To determine how one’s native country might affect their income, we first created a chloropleth plot plotting the proportion of incomes above $50,000 by native country.
The chloropleth plot suggests that most continents / geographical regions are a mixed bag of proportional incomes. Both Europe and Asia have high-income and low-income countries with little to no representation from Africa and the Middle East. The only consistently-colored continent is Central / South America with very low proportions of incomes above $50,000. This is surprising because we understand much of immigration from this region to be economically motivated, yet they still earn significantly less than most their counterparts from around the world. Perhaps this goes to show how dire the situaton was (in 1994) such that their incomes, despite being lower than $50,000, is still significantly higher than in their native country.
However, there are many other factors that could influence income, not least of which is education. To see how education and income interact with respect to native country, we created a scatterplot with notable countries labeled (i.e., countries with at least 70 reported incomes).
Unsurprisingly, we see a strong positive correlation between education score (higher is better) and proportions of income > $50,000. We see that the Central / South American countries are in the bottom left quadrant of the scatterplot, suggesting education levels could explain a lot of this pattern we identified.
Conclusion
In this project, we examined the 1994 US Census Income dataset to explore how quantitative traits, gender, and native country relate to income disparities.

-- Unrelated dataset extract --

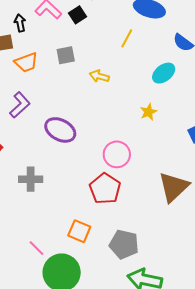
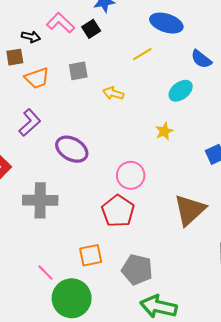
black arrow: (20, 23) -> (31, 37), turned 114
yellow line: (127, 38) -> (142, 54), turned 30
gray cross: (31, 179) -> (40, 200), size x1.4
orange square: (79, 231) -> (91, 255), turned -35

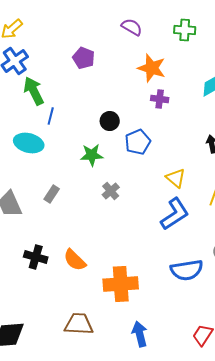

Our analysis showed that while variables like education and capital gains influence income, they do not distinctly separate individuals into income brackets on their own. Gender gaps were evident across most relationship types, with additional disparities emerging along racial lines—particularly disadvantaging Black women. Country of origin also played a significant role, with immigrants from Central and South America earning lower incomes on average, a trend that appears tied to lower education levels. Together, these findings underscore how income inequality in 1994 reflected intersecting demographic and geographic factors, suggesting both individual and systemic influences on economic outcomes. Future work in the area could view how these factors have changed in incomes within the United States for example through more recent census reports. Another route could be to do deeper analysis using continuous income data instead of bucketed data around $50,000.